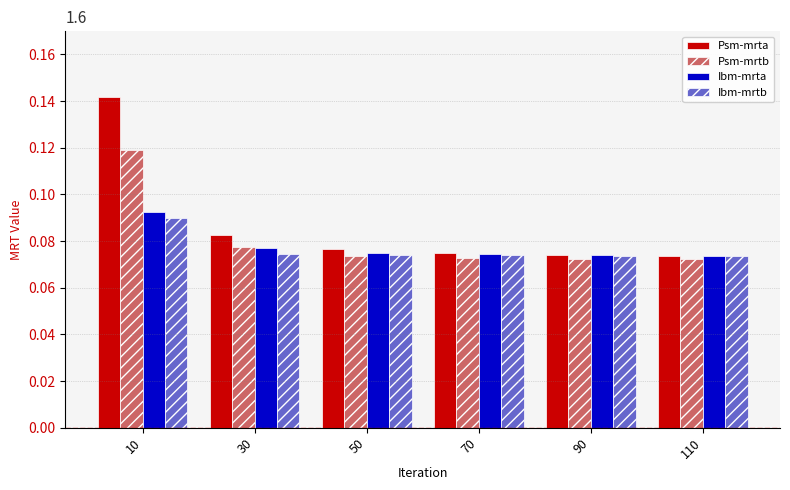

Is the value of Psm-mrtb at 10 greater than the value of Ibm-mrtb at 70?

Yes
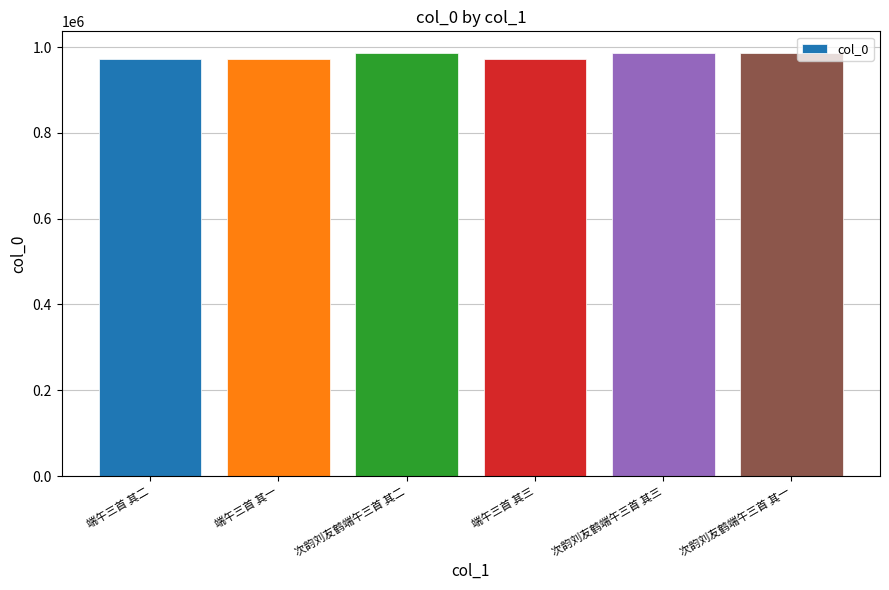

What is the ratio of the value at 次韵刘友鹤端午三首 其二 to the value at 端午三首 其三?

1.0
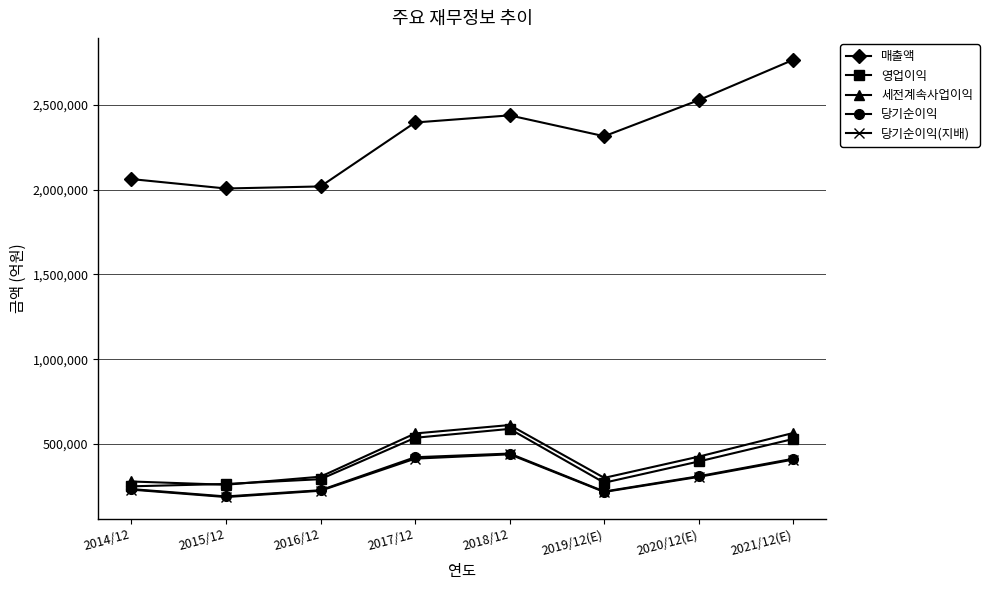

Is the value of 당기순이익 at 2019/12(E) greater than the value of 매출액 at 2017/12?

No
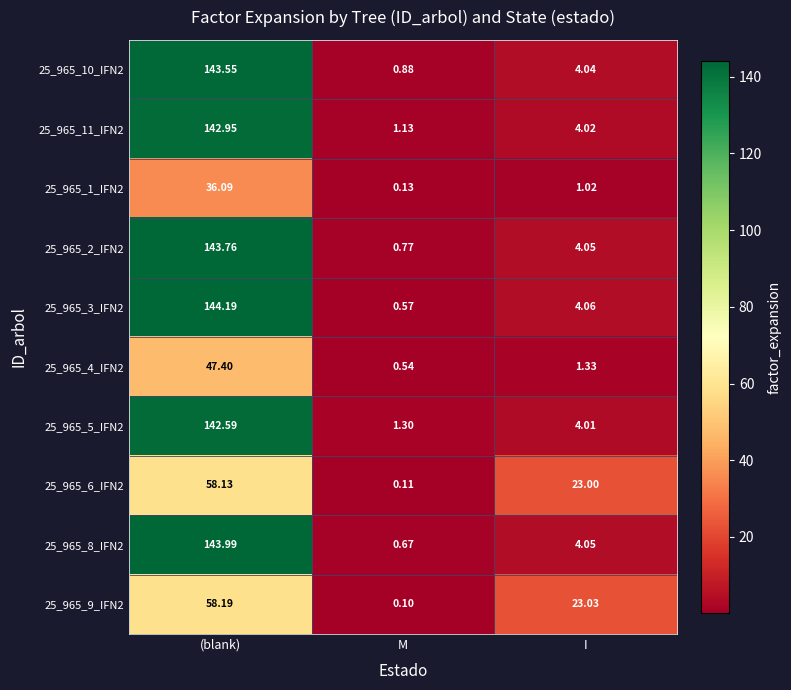

At which label does 25_965_4_IFN2 reach its peak?

(blank)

** Exercise aim **
Which lines of the listing contain the word "value"? Copy each of them.

** Task answer **
Is the value of Psm-mrtb at 10 greater than the value of Ibm-mrtb at 70?
What is the ratio of the value at 次韵刘友鹤端午三首 其二 to the value at 端午三首 其三?
Is the value of 당기순이익 at 2019/12(E) greater than the value of 매출액 at 2017/12?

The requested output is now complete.